The F.C.C. is taking no risks, waging a full-tilt marketing campaign. In recent weeks, it has visited broadcasters in cities from Buffalo to Indianapolis. After the convention here, the agency will go to about 20 more regions, including Denver, Miami and Seattle. Each F.C.C. presentation goes into great detail about the logistics of the auction, in an effort to educate the stations about the process and dispel uncertainty or fear.
Some stations, like KCET in Burbank, Calif. — whose spectrum was valued at around $500 million by an investment bank working with the F.C.C. — have already decided they want in. Gordon Bell, senior vice president for engineering, operations and information technology at KCET, a public educational station, said money was the primary motivator.
“Like most public broadcasters, we’re not exactly rich,” Mr. Bell said. “This was looked at as a pretty good shot in the arm for public broadcasting. We’re getting paid for something we don’t even own.”
The government owns the spectrum the broadcasters use, having licensed it to them during the Eisenhower administration. But Blair Levin, a former F.C.C. staff member who wrote the first proposal for holding this kind of auction, said that paying to reclaim the broadcasters’ spectrum offered them a strong incentive to move off it, as well as recognition of the businesses they built on them.
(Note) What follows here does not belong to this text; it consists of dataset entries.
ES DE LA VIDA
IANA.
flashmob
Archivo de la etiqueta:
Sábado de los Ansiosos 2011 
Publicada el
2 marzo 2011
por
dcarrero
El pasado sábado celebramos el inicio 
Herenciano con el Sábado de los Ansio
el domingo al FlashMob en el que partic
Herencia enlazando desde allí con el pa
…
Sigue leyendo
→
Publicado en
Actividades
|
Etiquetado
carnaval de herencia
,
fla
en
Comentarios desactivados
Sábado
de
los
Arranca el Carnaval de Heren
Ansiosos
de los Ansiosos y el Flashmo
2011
Nonetheless, more than two dozen broadcasters here expressed concerns about uprooting their stations, speaking anonymously for fear that their consideration of participating could affect investor, advertiser or employee perceptions.
Some said they were concerned the selling price would be too low. But most shared worries that a decline in local broadcasting would give cable and satellite giants a stronger dominance over the TV market and be costly for consumers.
Still, Mr. Levin said, broadcasters bristled less this week than they had six years ago, when discussions of this type of auction were only hypothetical.
At that time, “one broadcaster told me, ‘This is the equivalent for broadcasters of the Bataan Death March,’ ” he said. “But at the end of the Bataan Death March, the Japanese did not give the soldiers multimillion dollar checks.”